Especulación dicen varios, otros hablan de abuso. Lo cierto es que mover nuestros alimentos no está siendo pan comido. Así los fatalistas, casi que adivinos, divaguen en que todo es una teoría de la conspiración, los puestos cerrados en las plazas, las tiendas con canastas vacías y los huevos para el desayuno graneados dicen todo lo contrario. Si no me creen, pasen por el fruver de la cuadra o una miradita a la plaza de mercado de su ciudad. El panorama es triste, y habla muy claro de lo que sucede en toda la cadena de abastecimiento.
Extraño los aguacates, quiero banano y agradecería que los cultivos de mis vecinos no se perdieran. ¿Qué he aprendido de esta realidad? Que los pequeños cultivadores son unos berracos, que los tenderos que decidieron recibir esos cultivos, aunque con puntos negros, hacen país llevando el alimento a cientos de familias. Atrás quedaron los productos perfectos de las cadenas; hoy los víveres pecosos, los que llegan mordidos por algún bicho hasta los productos que llegan algo verdes, están de moda. Son comida y esa ya es una gran lección humana.
Cada departamento tiene sus semillas, sus sabores y sus cultivos. Los pelaos extrañan su leche diaria, otros sus coladas, pero lo que más extrañan es la libertad de contar con la seguridad de que habrá algo delicioso en la mesa. Nuestras afugias ya no solo están en lo que representa el virus que nos acompaña desde que llegó la pandemia; ahora le sumamos al pico las canastas, las ollas y hasta los cultivos… Todos nos quitan el sueño porque estamos hablando de lo básico: la salud, el alimento y la vida.
Pinten un croquis de Colombia, métanle corazón, color y hasta escarcha al mar.
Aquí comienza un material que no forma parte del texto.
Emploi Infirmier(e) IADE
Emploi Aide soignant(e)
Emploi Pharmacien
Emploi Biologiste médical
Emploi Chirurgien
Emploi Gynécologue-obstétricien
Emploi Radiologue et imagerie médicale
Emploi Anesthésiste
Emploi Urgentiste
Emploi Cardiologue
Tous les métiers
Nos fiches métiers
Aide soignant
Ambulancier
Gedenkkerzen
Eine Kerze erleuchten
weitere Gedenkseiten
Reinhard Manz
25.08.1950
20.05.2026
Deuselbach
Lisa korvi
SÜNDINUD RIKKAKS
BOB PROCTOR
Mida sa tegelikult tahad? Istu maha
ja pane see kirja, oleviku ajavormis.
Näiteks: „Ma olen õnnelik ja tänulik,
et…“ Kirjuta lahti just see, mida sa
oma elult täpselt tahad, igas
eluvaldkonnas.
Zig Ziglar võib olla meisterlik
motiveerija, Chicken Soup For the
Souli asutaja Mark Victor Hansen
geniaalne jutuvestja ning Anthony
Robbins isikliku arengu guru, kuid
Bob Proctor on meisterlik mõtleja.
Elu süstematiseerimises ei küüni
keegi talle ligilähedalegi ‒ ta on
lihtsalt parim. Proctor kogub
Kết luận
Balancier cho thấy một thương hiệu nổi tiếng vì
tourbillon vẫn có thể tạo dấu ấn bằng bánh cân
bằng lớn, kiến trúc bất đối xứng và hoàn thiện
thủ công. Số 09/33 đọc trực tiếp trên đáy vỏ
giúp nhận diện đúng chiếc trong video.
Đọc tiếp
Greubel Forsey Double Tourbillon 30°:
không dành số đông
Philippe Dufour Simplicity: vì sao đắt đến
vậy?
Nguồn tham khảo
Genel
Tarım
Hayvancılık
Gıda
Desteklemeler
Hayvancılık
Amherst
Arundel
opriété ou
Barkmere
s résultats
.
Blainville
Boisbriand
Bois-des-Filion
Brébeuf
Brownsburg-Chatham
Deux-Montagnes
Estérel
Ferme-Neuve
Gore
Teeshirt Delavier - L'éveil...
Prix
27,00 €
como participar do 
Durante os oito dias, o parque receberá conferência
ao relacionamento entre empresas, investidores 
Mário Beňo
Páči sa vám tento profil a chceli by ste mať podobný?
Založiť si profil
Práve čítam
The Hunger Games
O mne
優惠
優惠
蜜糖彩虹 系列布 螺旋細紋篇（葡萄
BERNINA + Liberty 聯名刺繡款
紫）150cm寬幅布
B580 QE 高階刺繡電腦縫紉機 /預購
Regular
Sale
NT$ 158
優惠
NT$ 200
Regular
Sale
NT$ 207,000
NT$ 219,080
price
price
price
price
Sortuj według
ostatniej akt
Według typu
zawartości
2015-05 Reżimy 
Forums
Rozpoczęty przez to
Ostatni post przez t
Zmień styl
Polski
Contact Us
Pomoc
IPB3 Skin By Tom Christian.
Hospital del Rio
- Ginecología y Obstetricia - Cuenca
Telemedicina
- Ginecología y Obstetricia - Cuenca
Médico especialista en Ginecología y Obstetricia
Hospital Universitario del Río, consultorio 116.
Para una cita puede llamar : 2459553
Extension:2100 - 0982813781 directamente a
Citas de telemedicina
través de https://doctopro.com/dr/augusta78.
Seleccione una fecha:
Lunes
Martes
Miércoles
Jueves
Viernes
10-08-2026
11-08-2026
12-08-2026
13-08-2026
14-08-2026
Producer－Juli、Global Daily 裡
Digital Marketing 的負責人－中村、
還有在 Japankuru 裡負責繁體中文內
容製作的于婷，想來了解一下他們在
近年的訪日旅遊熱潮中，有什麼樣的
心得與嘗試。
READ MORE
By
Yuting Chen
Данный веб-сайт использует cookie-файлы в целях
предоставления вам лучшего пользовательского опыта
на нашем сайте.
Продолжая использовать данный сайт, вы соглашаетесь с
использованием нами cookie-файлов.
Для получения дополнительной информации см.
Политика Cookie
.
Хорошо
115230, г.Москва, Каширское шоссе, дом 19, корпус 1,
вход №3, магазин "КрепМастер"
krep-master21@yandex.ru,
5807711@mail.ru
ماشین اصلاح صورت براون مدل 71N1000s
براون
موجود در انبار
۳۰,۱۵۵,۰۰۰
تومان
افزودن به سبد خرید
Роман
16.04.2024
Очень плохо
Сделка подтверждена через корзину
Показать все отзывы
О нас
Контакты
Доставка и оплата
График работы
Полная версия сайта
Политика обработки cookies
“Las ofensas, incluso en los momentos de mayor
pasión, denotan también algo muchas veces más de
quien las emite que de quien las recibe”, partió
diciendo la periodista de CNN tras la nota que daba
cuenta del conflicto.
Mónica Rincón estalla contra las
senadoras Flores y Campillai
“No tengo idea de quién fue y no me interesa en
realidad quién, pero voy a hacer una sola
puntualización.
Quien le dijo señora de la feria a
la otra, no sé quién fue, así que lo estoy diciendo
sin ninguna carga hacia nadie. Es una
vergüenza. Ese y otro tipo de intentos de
Ahora pónganle sabor: el arroz del Tolima, los quesos y productos lácteos boyacenses, la carne costeña o de los Llanos, y todo lo que nos dan los mares y ríos. El biche del pacifico, el cuy de Nariño y mucho café, como el de la Gaviota, que vimos volar en televisión. Ahora borre los bloqueos, desarme a la gente de palabra y corazón y verá cómo ese dibujo cobra vida para muchos de nosotros. Esto parece un cuento mal contado, pero en realidad es un cuento que a diario podemos reescribir desde el diálogo, la tolerancia y el trabajo conjunto.
¡Meterle sabor y sazón a lo que nos sabe Colombia hoy será la receta ganadora para transformar un mal cuento que estamos escribiendo!